As for the ceiling attacks, I'd lower the damage a bit and make the attacks more frequent for a more intense experience. Have two or more initiatives for the ceiling, something like +10 and +0. And you might have a countermeasure or two also. I'd do something like:

Init +10/+0: Make an attack, +12 vs Reflex, 2d6+3 damage
Maybe Init -10: +12 vs Fortitude. Make an acrobatics check (easy DC), if you fail you are prone. This one is pretty harsh, so I'd play it by ear, maybe use it only once, as sort of an encounter power.

* Whenever you move 2 or more squares make an acrobatics check as part of the movement (normal DC). On success you take half damage from ceiling attacks until the end of your next turn.
* As a minor action, make a perception check (normal DC). On success you grant yourself or an ally you can see +4 to all defenses against ceiling attacks until the end of your next turn.

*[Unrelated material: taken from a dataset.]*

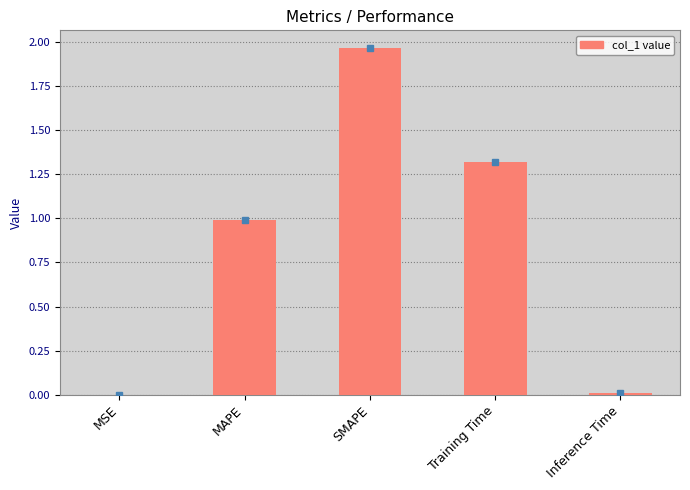

What is the change in value from MAPE to Training Time?

+0.3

You might also mark one square by a wall as safe from ceiling attacks on the map, and have a hard DC minor action dungeoneering check to identify that square.

I like the floor crack mechanics.

To explain myself a bit on why I think the ceiling attack chance is too low, you have 4-6 PC's. You want to keep them reminded that the ceiling is coming down on them. Otherwise they may feel pretty safe to stay and kill the Beholder if the ceiling isn't doing anything to them for a few rounds, only to be buried in 10d10 stone before they know what hit them. Don't forget to have the ceiling attack the beholder too, or maybe have him use a telekinetic eye to hold a slab of stone as an umbrella over it, or zap falling debris to dust with a disintegrating eye.

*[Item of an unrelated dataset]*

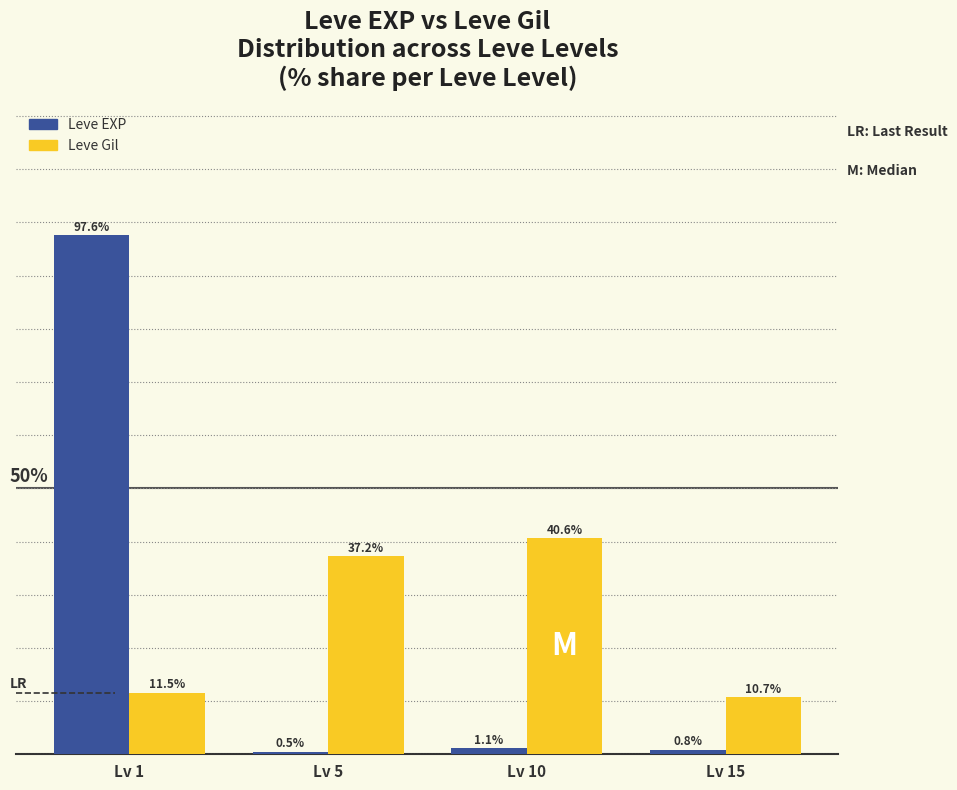

Which series has the widest spread of values?

Leve EXP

Just throwing some ideas at you. Sounds like a fun encounter. Good luck.


First Post
Well, the ground is rumbling so movement should quite resonably be a challenge. I guess the trick is finding the right balance to the challenge.

How about if players move more than 4 on their turn they are required to make an Acrobacy check or fall prone. The Difficulty of the check could increase round by round, starting at easy and increasing by +2 every round.

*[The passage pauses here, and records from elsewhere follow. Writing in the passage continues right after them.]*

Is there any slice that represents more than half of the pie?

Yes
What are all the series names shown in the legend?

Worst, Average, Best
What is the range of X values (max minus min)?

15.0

+6 vs REF would hit most of my lvl 7 players on a roll of 15 or 16. Except the Dwarven Cleric of course, she'd be getting hit on a roll of 10 if I recall rightly.

You could also allow perception checks as a minor action to Increase REF defense vs Debris until the end of their next turn. Dungeoneering would be viable as well.

You could include some shielding terrain features where PCs could gain cover from or resistence to falling debris.

You could also include some 'Short Cut' terrain features to move more quickly or avoid a acrobatics check in favour of ... lets say an athletics check: A chandelaire springs to mind.

Maybe Wizards etc could use Arcana and enter the Portal from a certain distance marked by some magical points marked on the ground.

Maybe a Dungeoneering check could be made to discover a weakness in the roof above the beholder and a ranged attack could be used to provoke a collapse of stone down onto its head. This could leave it Stunned for a round, effectively buying the PCs some valuable 'non-beholder' time.

Nemesis Destiny

Is it just me or does this scenario evoke images of killing Mother Brain at the end of Metroid, then have to escape Zebes before the whole planet explodes... I can hear the escape music in my head now. :)


Wow... memories!

I was thinking more along the lines of Indiana Jones and the Last Crusade... but Metroid... how I miss thee.